WHAT THE TASK REQUIRES: Once you have checked each line below, report only the number of lines that contain the word "hardback".

MATERIAL FOR THIS EXERCISE:
****
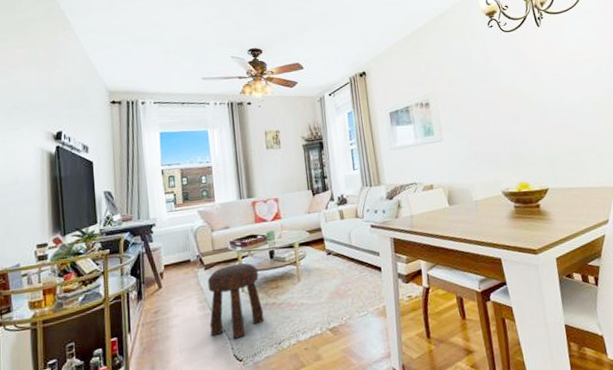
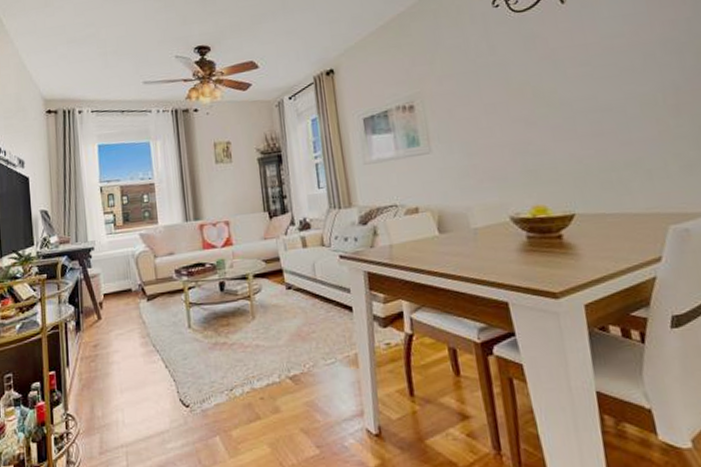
stool: present [207,263,264,339] -> none [150,295,214,381]

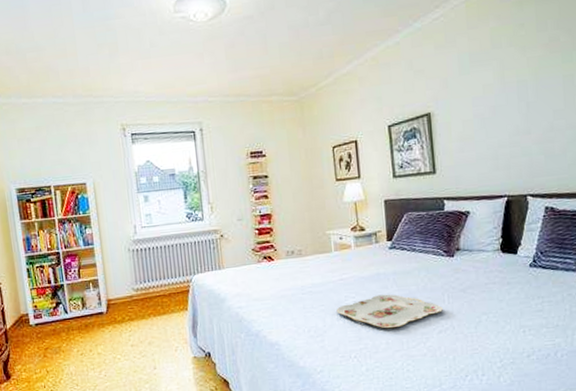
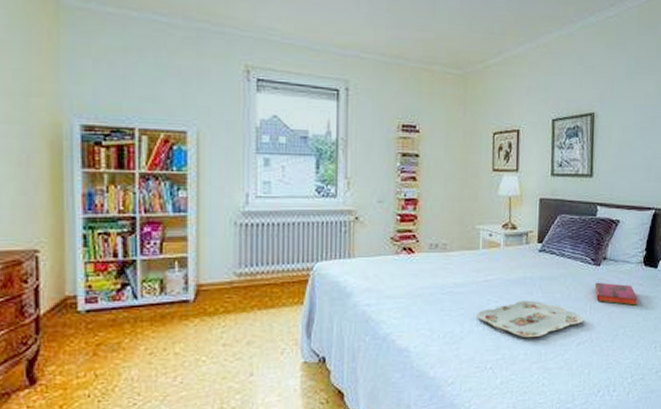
hardback book: none [450,272,499,293] -> present [594,282,638,306]

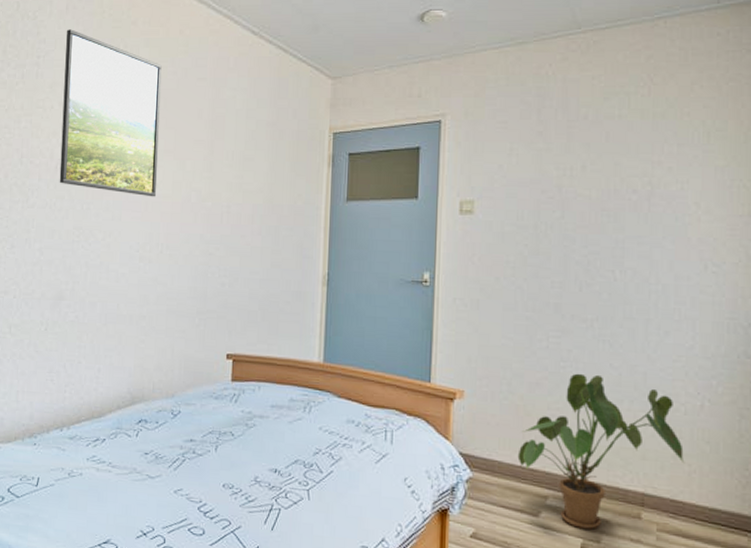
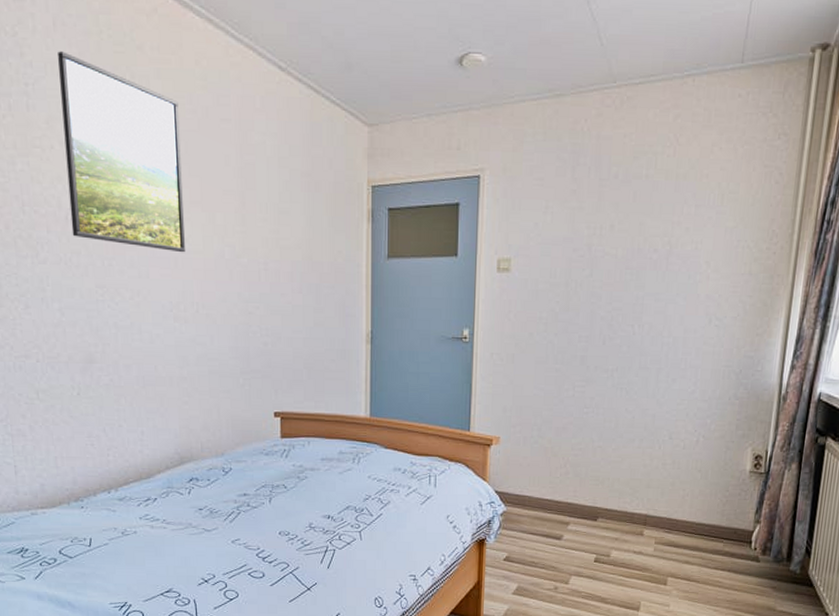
house plant: present [517,373,685,529] -> none [545,418,681,546]

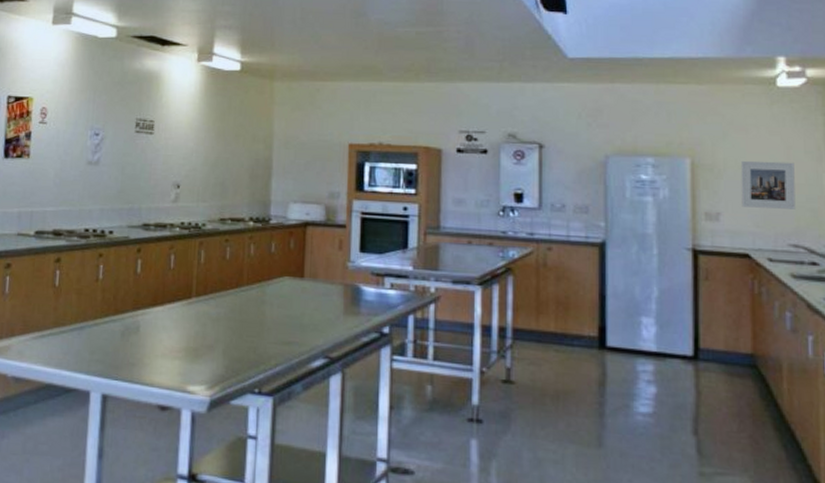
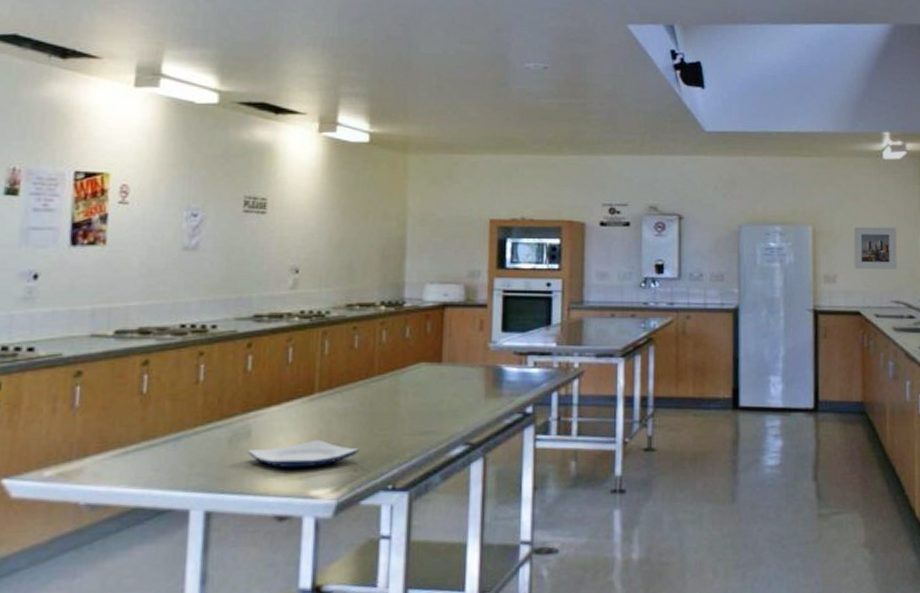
plate: none [137,340,231,365] -> present [248,439,360,469]

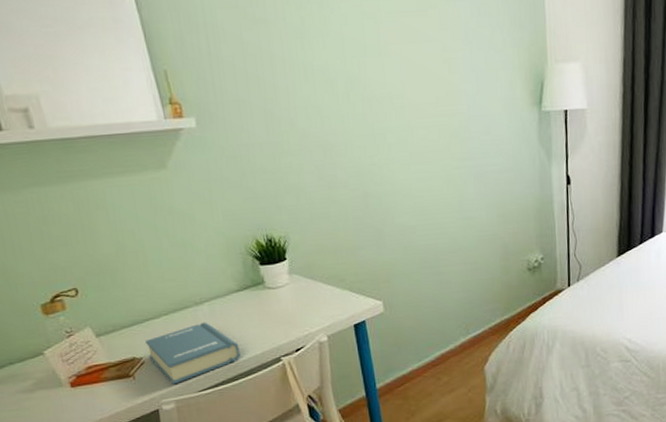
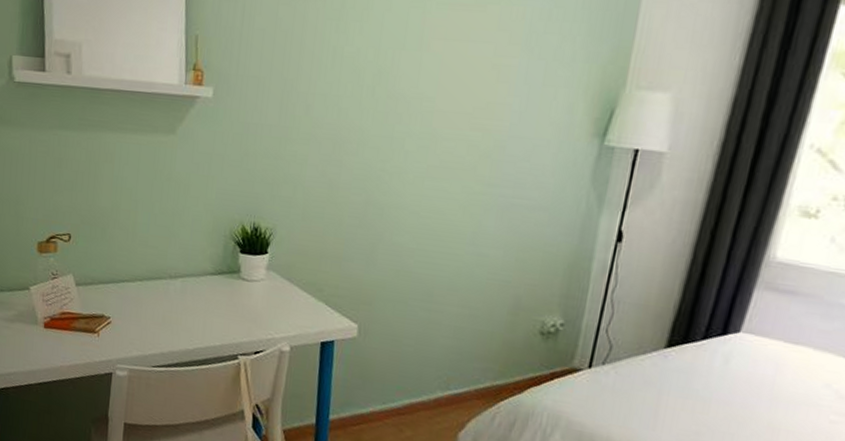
hardback book: present [145,322,241,385] -> none [115,297,201,353]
****
SOLUTION TO THIS PROBLEM: 2